Представления о связи колдовства с тайным заговором против церкви и государства (в лухском деле не отразившиеся) всегда имели широкое распространение. Российский опыт в некоторой степени {602} подтверждает идею Р. Мюшамбле о том, что «охота на ведьм была прежде всего не религиозным, а политическим феноменом»[47]
. В 1638 году, в период правления Михаила Федоровича, находившуюся в услужении женку Дарью Ломанову обвиняли в том, что она сожгла свою рубашку и сыпала пепел на след царицы Евдокии Лукьяновны, пытаясь с помощью этого волшебного способа завоевать ее расположение[48]. В 1647 году, в правление царя Алексея Михайловича, крестьянин и его соучастники бояре Семен и Иван Даниловы осуждены за наведение любовных магических чар на датского принца Вольдемара и царевну Ирину Михайловну[49]. 22 апреля 1670 года Артамон Матвеев, главнокомандующий русской армией, обвинен в попытке с помощью колдовства повлиять на выбор царской невесты[50]. В 1671 году находившаяся в услужении у царицы женка Марфа Тимофеева обвинена в похищении соли и гриба, приготовленного для ее госпожи: когда ее заметили, она рассыпала соль. Марфа показала, что украла соль и гриб, чтобы съесть их самой, однако была пытана на дыбе, потом огнем; больше она ни в чем не созналась. Ясно, что Марфу Тимофееву не столько наказывали за покражу, сколько стремились узнать, не было ли в ее действиях попытки отравления или порчи[51]. В 1675 году князя Ф.Ф. Куракина обвинили в укрывательстве ведьмы — слепой старухи Феньки. Под пытками она созналась и умерла, но дело имело важные последствия[52].Григорий Котошихин, занимавший высокие дипломатические посты в царствование Алексея Михайловича, бежал в Швецию и около 1660 года написал знаменитое сочинение о внутренней политике и обычаях в Российском государстве и при царском дворе. Он сообщает, что дела о колдовстве и чернокнижии рассматривал Разбойный приказ (высший орган, в то время ведавший уголовными преступлениями). Эти преступления упоминаются в одном ряду с богохульством, святотатством (кражей церковных предметов), содомией и ложными толкованиями Священного Писания. За все эти вины, согласно Котошихину, подсудимых сжигали заживо на костре, если приговоренный был мужчиной, и отсечением головы, если казнили женщину[53]

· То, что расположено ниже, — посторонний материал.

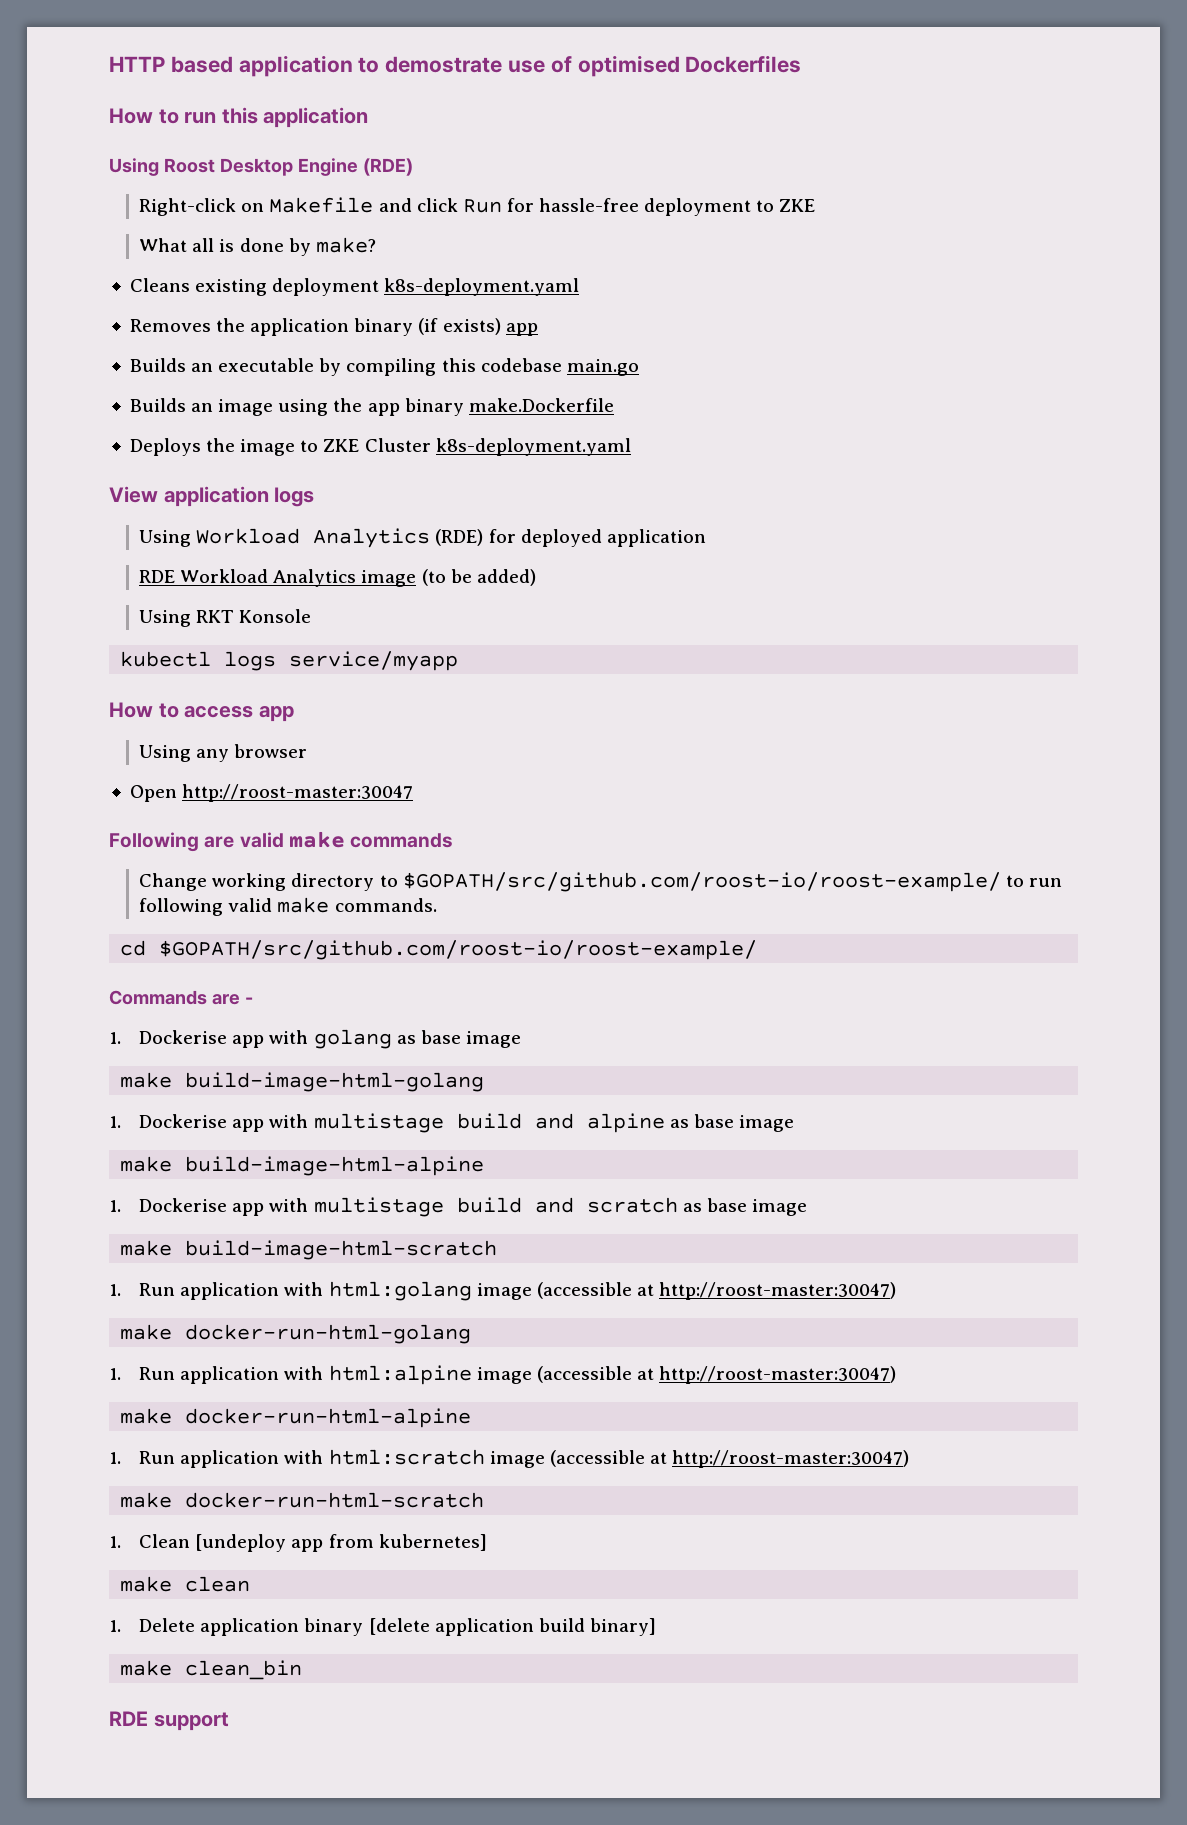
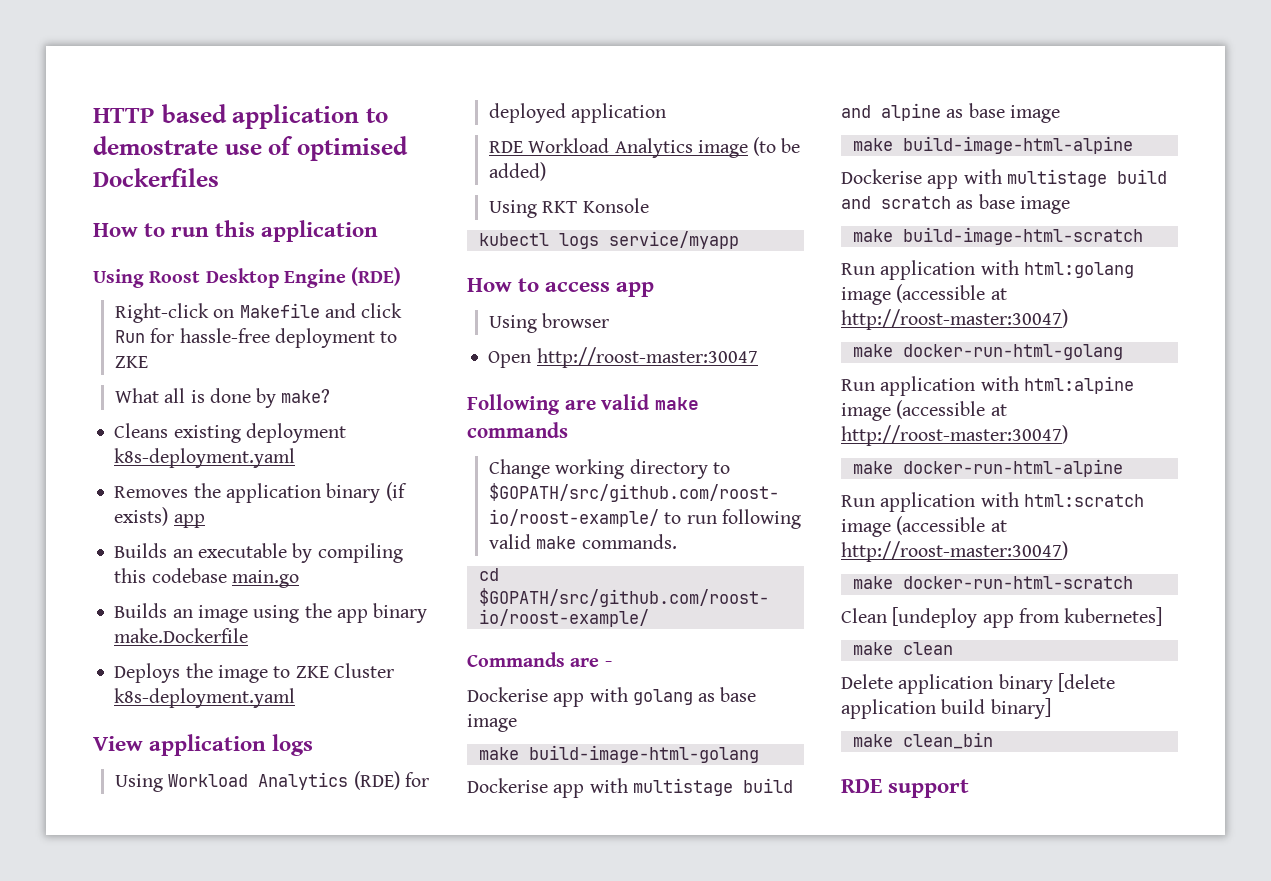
[196,749,230,762] any -> (537, 324) none
[109,1032,121,1044] 1. -> (612, 664) none
[109,1116,121,1128] 1. -> (759, 754) none
[109,1200,121,1212] 1. -> (1133, 145) none
[109,1284,121,1296] 1. -> (1143, 236) none
[109,1368,121,1380] 1. -> (1123, 352) none
[109,1452,121,1464] 1. -> (1123, 468) none
[109,1536,121,1548] 1. -> (1133, 582) none
[109,1620,121,1632] 1. -> (953, 648) none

.Смерть царя Алексея Михайловича ничего не изменила в этом отношении. Судя по всему, регентша царевна Софья и ее окружение интересовались оккультизмом; в расспросах 1689—1690 годов относительно мнимого заговора на жизнь юного царя Петра князь В.В. Голицын и Сильвестр Медведев обвинялись в обращении к {603} астрологам и волшебникам. Голицыну вменили в вину то, что он пытался узнать у польской гадалки, выйдет ли за него царевна Софья, а также то, что в своей бане он держал крестьянина-колдуна, который приготовлял ему любовное зелье для привораживания царевны[54]
. Иуда Болтин (сторонник главы мнимого заговора, думного дьяка Федора Шакловитого) обвинялся в том, что рассыпал травы и коренья там, где должен был проходить царь Петр[55].Эти обвинения были, несомненно, политически мотивированы. Юный Петр, при всем его увлечении техникой, рос в атмосфере, где подобные суеверия играли большую роль; верил в них царь или нет, но наказания за магию и колдовство, которые он ввел в свое военное законодательство (Воинский артикул 1715 года), очень суровы. В артикуле 1 первой главы «О страхе Божием» он провозглашает: «И ежели кто из воинских людей найдется идолопоклонник, чернокнижнец, ружья заговоритель, суеверный и богохульный чародей: оный по состоянию дела в жестоком заключении, в железах, гонянием шпицрутен наказан или весьма сожжен имеет быть». В толковании на эту статью сказано: «Наказание сожжением есть обыкновенная казнь чернокнижницам, ежели оный своим чародейством вред кому учинил, или действительно с диаволом обязательство имеет. А ежели ж он чародейством своим никому никакого вреда не учинил и обязательства с сатаною никакова не имеет, то надлежит, по изобретению дела, того наказать другими вышеупомянутыми наказаниями, и притом церковным публичным покаянием».
В артикуле 2 того же свода законов написано, что любой, кто призывал к себе чародея или склонял к этому других, наказывается на тех же основаниях, что и чародей. Артикул 3 постановил, что любому солдату, виновному в богохульстве, следует прожечь каленым железом язык, а затем обезглавить[56]
. Большинство случаев на деле заканчивались менее тяжелым наказанием и публичным покаянием[57].